Trêve de moquerie, voici très certainement un roman qui détonne au milieu des parutions franco-françaises habituelles. L'action est pêchue et la langue couillue. On sent que Dantec a l'intention de déballer son engin littéraire. Ça aboutit assez inévitablement à des passages un peu puérils, tout dans la manifestation un peu adolescente d'une violence verbale dont le narrateur se gargarise. Plus embêtant : les efforts les plus visibles pour être moderne se soldent souvent par de grands moments de solitude narrative et de ringardisme esthétique. Tellement de références diverses sont citées, à commencer par le Kill Bill de Tarantino dès la couverture, que le roman tombe plusieurs fois dans un esthétisme à mon avis stérile. Même si je souscris par exemple à l'hommage rendu à Albert Ayler (qui joue le rôle du fantôme dans la station Mir en déroute), je cherche toujours ce que Dantec propose à son lecteur une fois qu'il a balancé ce nom et qu'il nous a raconté les circonstances louches de la mort du saxophoniste. Idem pour Orange mécanique, Cassius Clay, les lunettes Ray-Ban, Carl Perkins, Nelson Mandela et même la station Mir : tous sont cités dans le roman, mais pourquoi ?

J'ai fini par lire bien vite une bonne moitié de l'ouvrage. Ça se lit comme on zapperait à demi assoupi entre plusieurs programmes TV entrecoupés de pubs. Ça occupe incontestablement du temps de cerveau disponible, mais l'assemblage hirsute ne trouve aucune cohérence, et si je m'amuse parfois, je n'adhère pas pour autant. Pour moi le roman de Dantec bouillonne, mais mollement.

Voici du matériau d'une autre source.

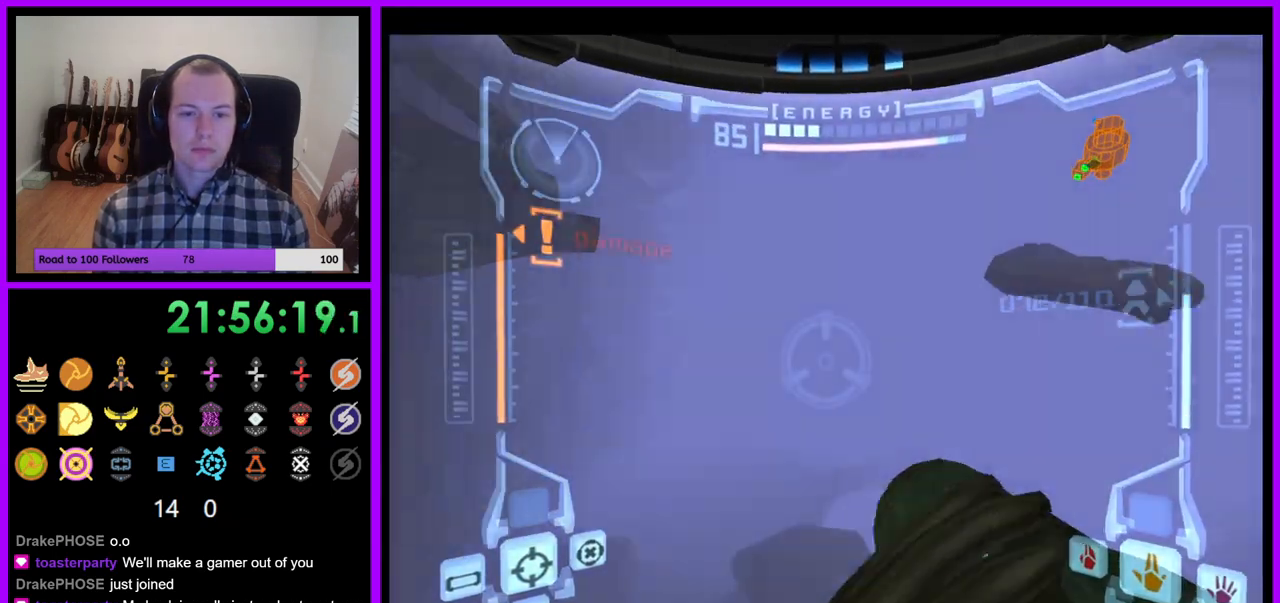
{"buttons": ["R1"], "left_stick": "up", "right_stick": "center", "events": [[200, "Z", "up"], [233, "left_stick", "up"], [250, "L1", "down"], [283, "B", "down"], [333, "B", "up"], [383, "L1", "up"]]}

(1) Pour pondre un titre actuel, si vous écrivez un essai il faut l'appeler "Ce fantôme qui était un jazzman", ou bien "Ces auteurs qui choisissent de longs titres" ; si c'est un roman, "Métempsycose de la loutre" ou "Le Délire de l'astronaute". Par exemple.
211 pages, éd. Albin Michel - 16 €
Livre lu dans le cadre du programme Masse Critique de www.babelio.com

4 commentaires:

Anonyme a dit…

Gasp. Ça dépiaute !
Pauvre Dantec, il va en avaler son mégot ...
ah

Anonyme a dit…

Je n'ai pas lu ton billet en entier puisque je viens de commencer Comme le fantôme... C'est effectivement très péchu et le début me plait beaucoup. J'espèrais qu'il soit au niveau des ses premiers romans mais ça n'a pas l'air d'être le cas :-(

Anonyme a dit…

Je n'ai pas lu ton billet en entier puisque je viens de commencer le roman de Dantec. Je le trouve effectivement très péchu. Le début me plait beaucoup...

Nicolas a dit…

j'ai bien hâte de lire ton avis, Emma. Sur un bouquin aussi stylé, je pense qu'il est difficile de rester quelque part entre l'admiration et l'agacement.